The statement comes from wiki, see the picture below.
I know that if $X$ is étale over $S$ then $F_{X/S}$ is an isomorphism and a proof can be found here. But is the reverse true? I believe that I have found a counter example.

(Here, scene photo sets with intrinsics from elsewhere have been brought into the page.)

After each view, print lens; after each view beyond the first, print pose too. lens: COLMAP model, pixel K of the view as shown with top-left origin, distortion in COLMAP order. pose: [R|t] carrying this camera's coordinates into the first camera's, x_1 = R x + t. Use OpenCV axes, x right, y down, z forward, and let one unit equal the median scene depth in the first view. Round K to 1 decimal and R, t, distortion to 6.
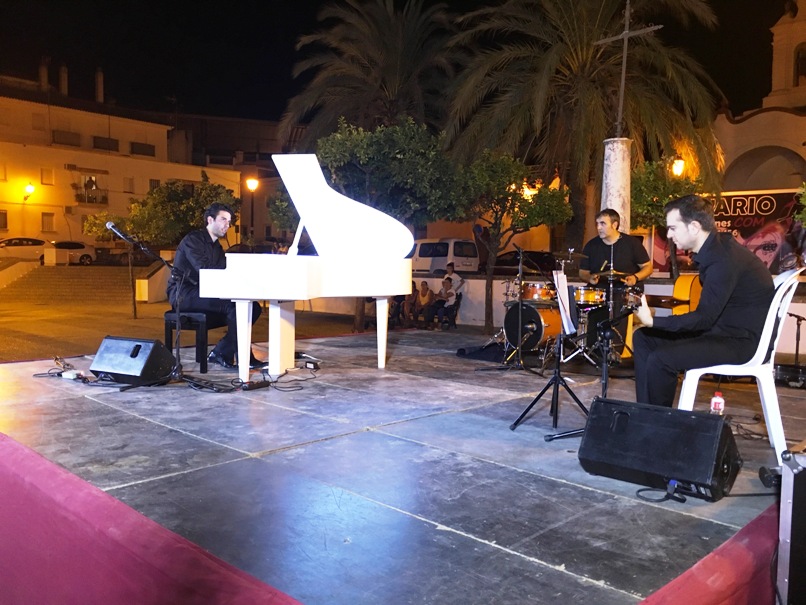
lens RADIAL K [[688.9, 0, 405.1], [0, 688.9, 296.2], [0, 0, 1]] dist [0.038604, -0.035846]
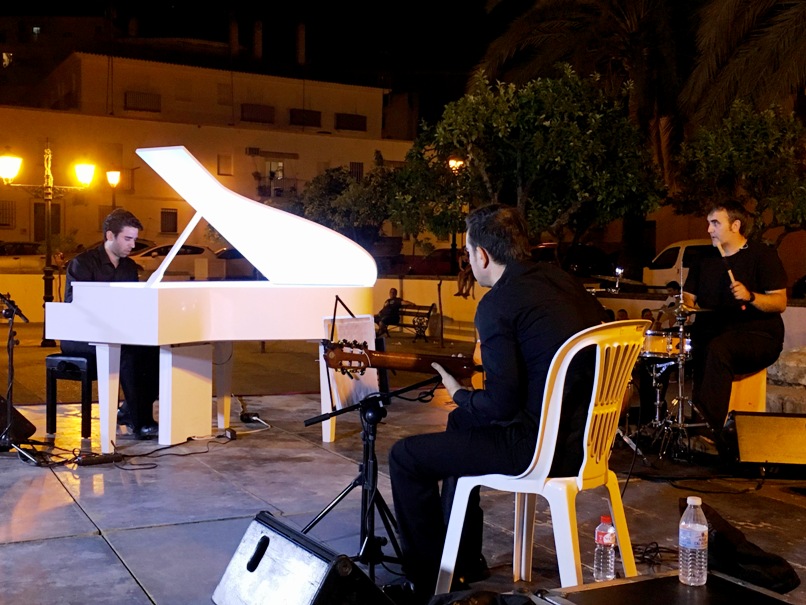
lens RADIAL K [[998.6, 0, 403.8], [0, 998.6, 305.3], [0, 0, 1]] dist [0.063199, 0.000000]
pose [[0.946463, 0.006787, -0.322742, 0.135951], [-0.011884, 0.999834, -0.013823, -0.007835], [0.322594, 0.016918, 0.946386, 0.024129]]
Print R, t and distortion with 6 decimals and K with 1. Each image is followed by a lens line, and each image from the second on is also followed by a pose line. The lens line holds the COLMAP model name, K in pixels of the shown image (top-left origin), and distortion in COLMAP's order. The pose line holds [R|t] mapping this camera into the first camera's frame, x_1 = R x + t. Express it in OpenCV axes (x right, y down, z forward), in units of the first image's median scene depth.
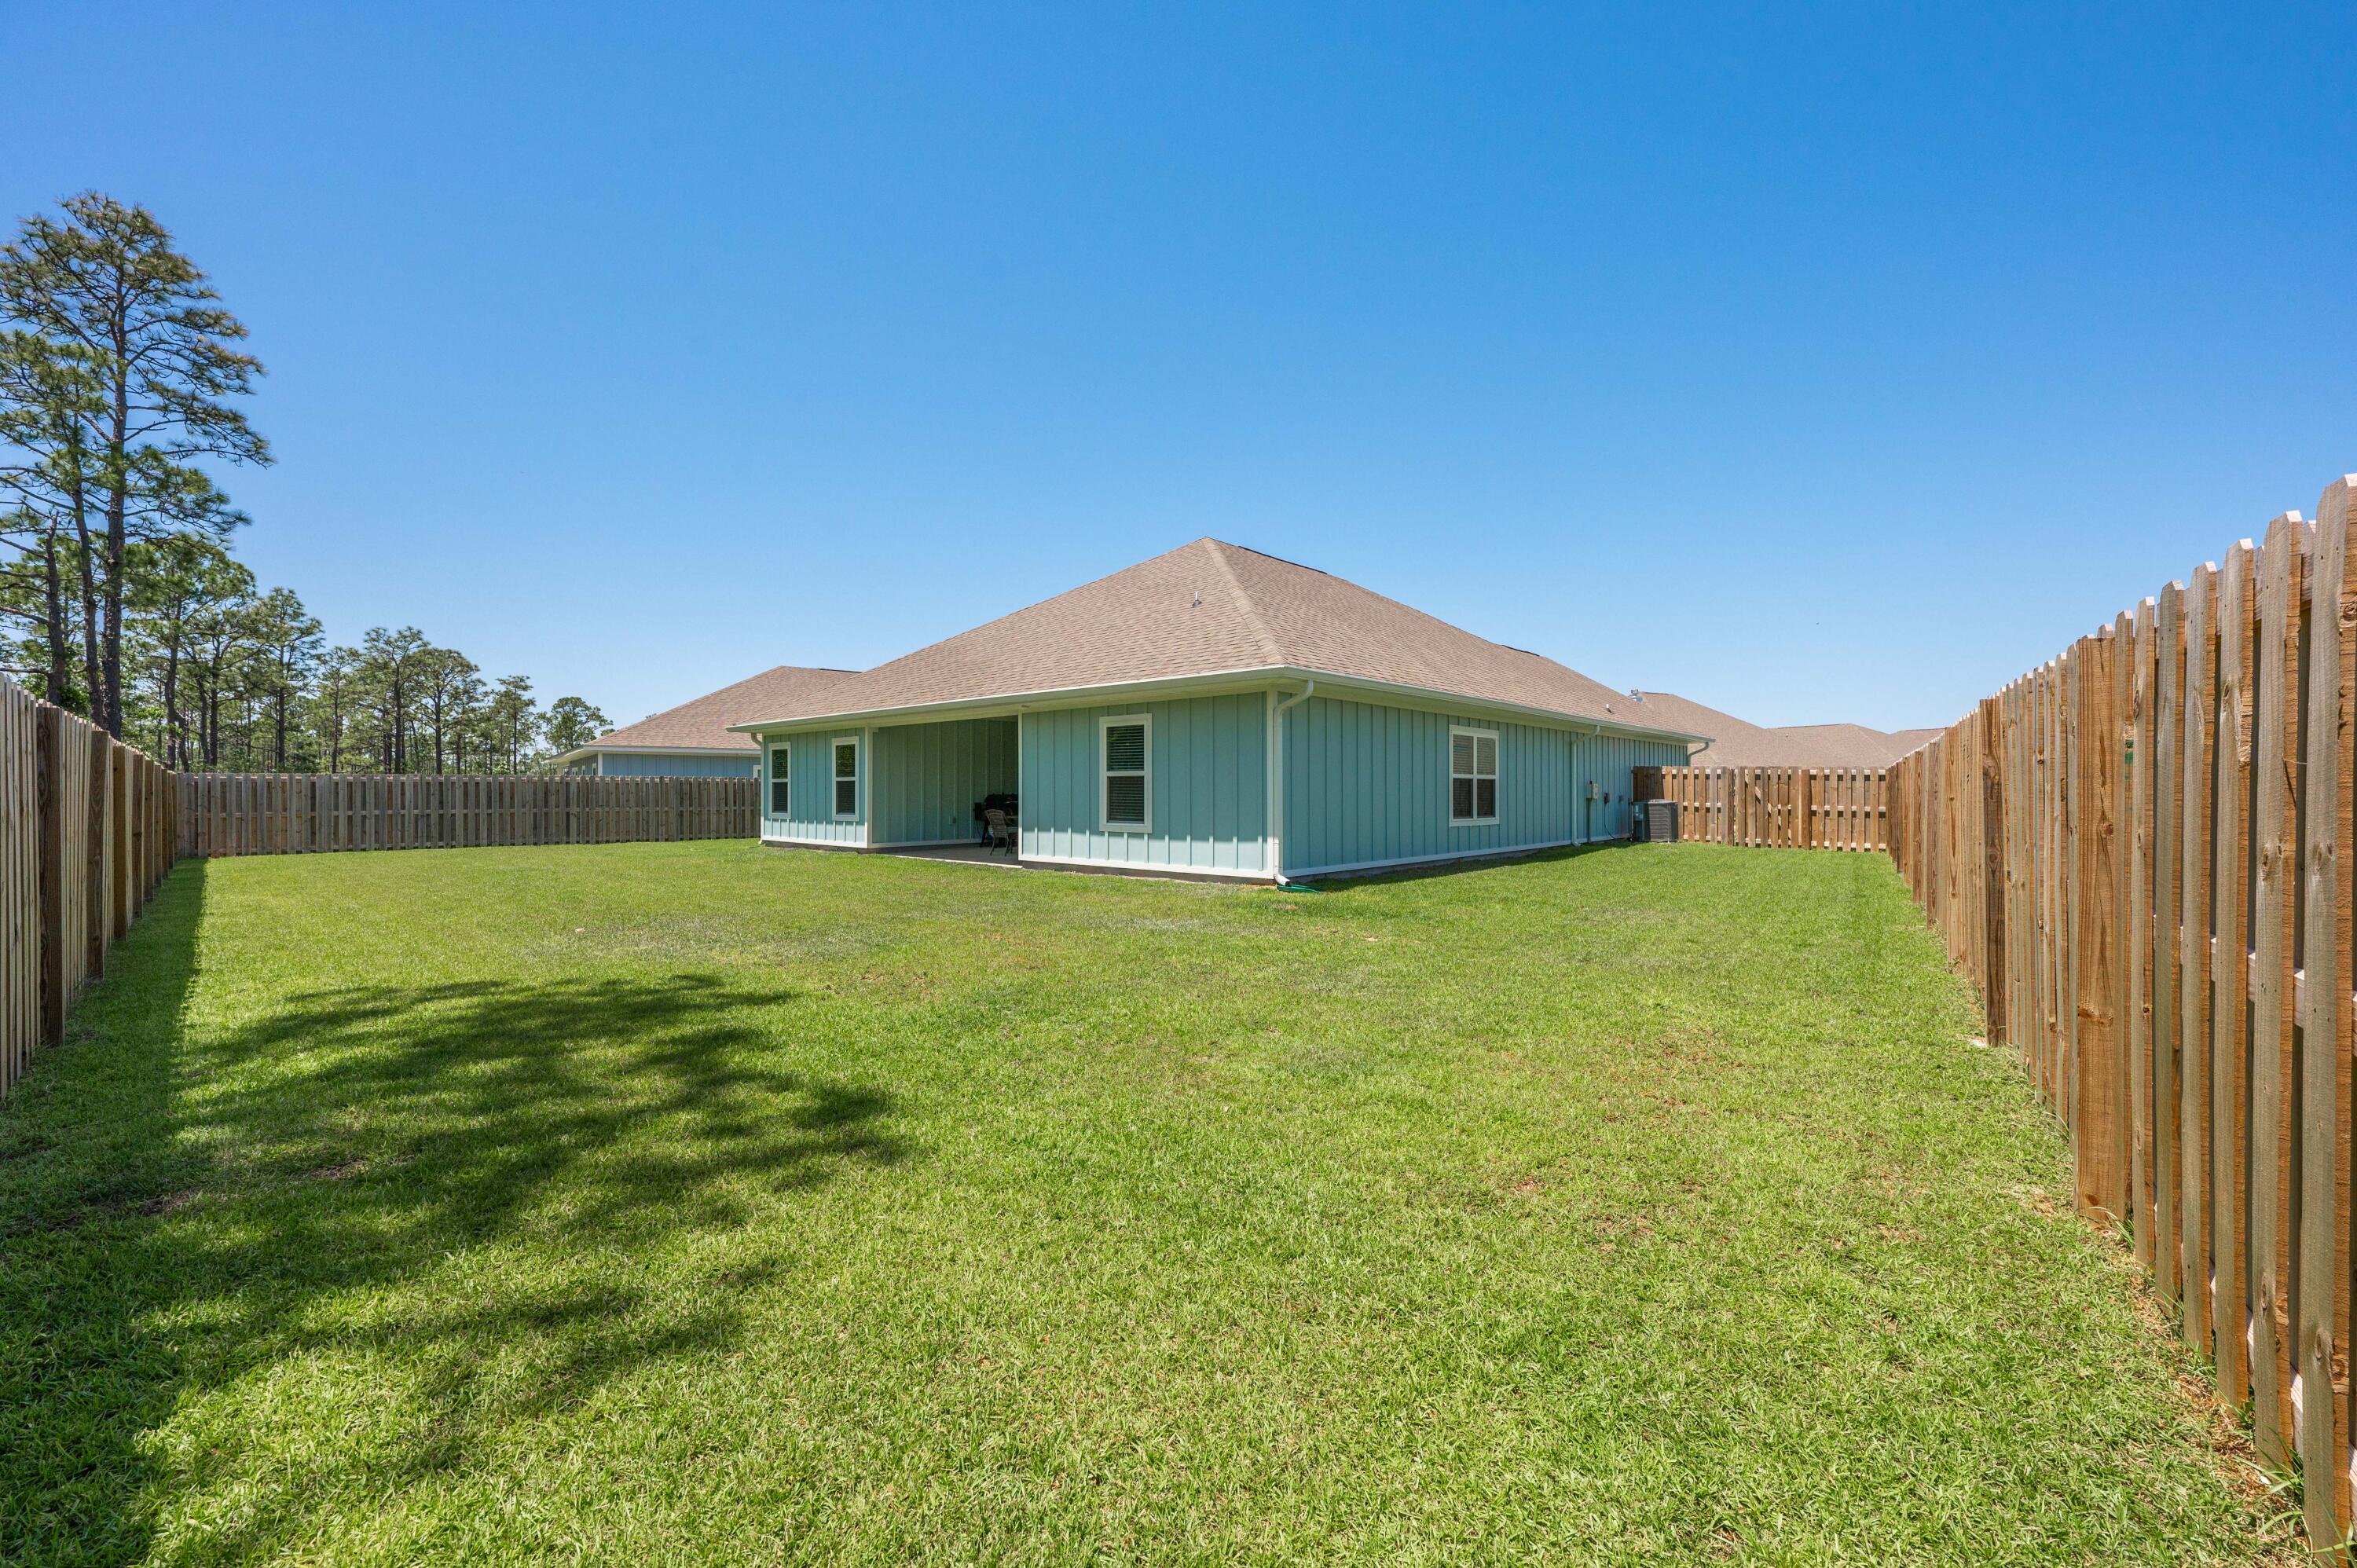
lens RADIAL K [[928.8, 0, 1183.4], [0, 928.8, 794.4], [0, 0, 1]] dist [-0.000530, 0.000081]
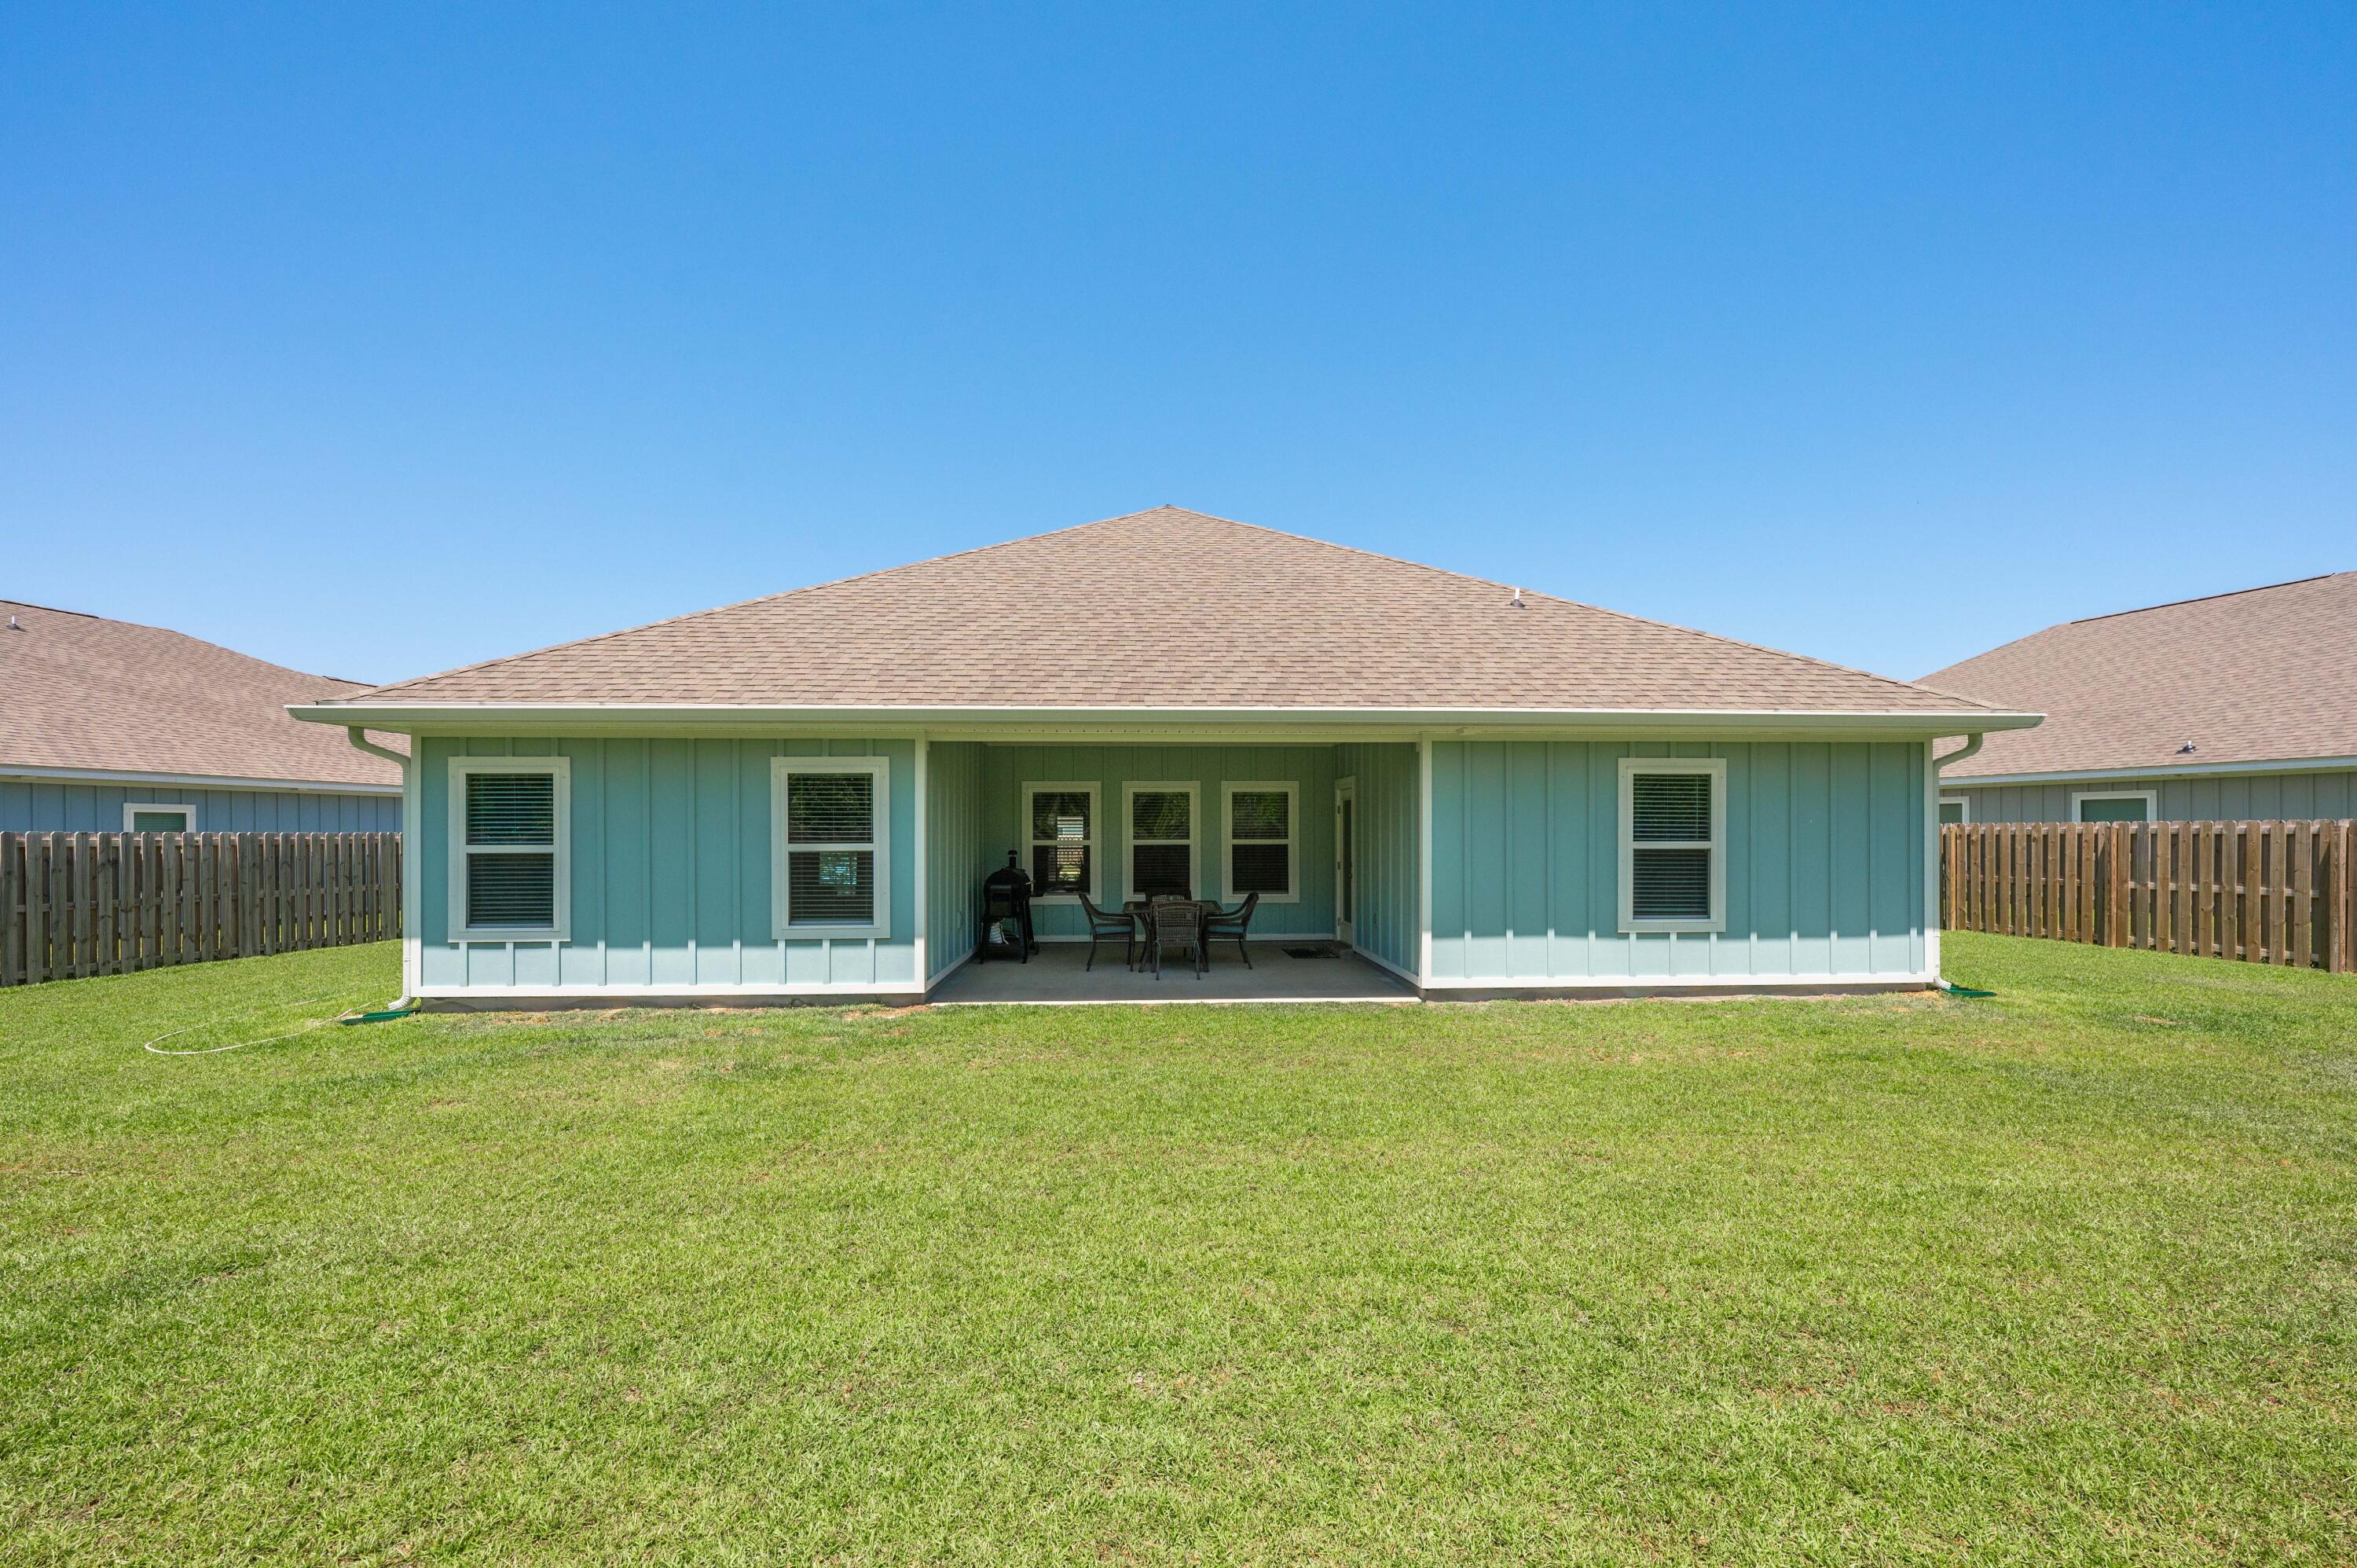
lens RADIAL K [[990.3, 0, 1178.5], [0, 990.3, 877.9], [0, 0, 1]] dist [-0.000130, 0.000014]
pose [[0.708371, -0.004902, 0.705824, -0.581797], [0.006102, 0.999981, 0.000821, -0.000824], [-0.705814, 0.003725, 0.708387, 0.521914]]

Let $R$ be a domain of characteristic $p$ and $F$ be its fraction field. Denote the Frobenius map $F_R:R\to R'$ which is injective for a domain. Denote $S=R-0$. Then $$F\otimes_{R} R'=(S^{-1}R)\otimes_R R' =(F_R (S))^{-1}R'=(S^p)^{-1}R'$$ But $(S^p)^{-1}R'=S^{-1}R'=F'$ since $\frac{1}{t}=\frac{t^{p-1}}{t^p}$. So $F\otimes_R R'=F'$. Explicitly the relative Frobenius map $F_{F/R}:F\otimes_R R'\to F',\frac{u}{v}\otimes t\mapsto \frac{u^p t}{v^p}$ has an inverse $\phi:F'\to F\otimes_R R',\frac{x}{y}\mapsto \frac{1}{y}\otimes y^{p-1}x$. Now we just need to show there exists a characteristic $p$ domain $R$ s.t. $R\hookrightarrow F$ is not étale.
Let $K$ be a field of characteristic $p$, and we consider the localization $R=K[x]\hookrightarrow K(x)=F$ which is not finitely generated (if so then $K(x)$ is finitely generated over $K$, contradiction), hence not étale.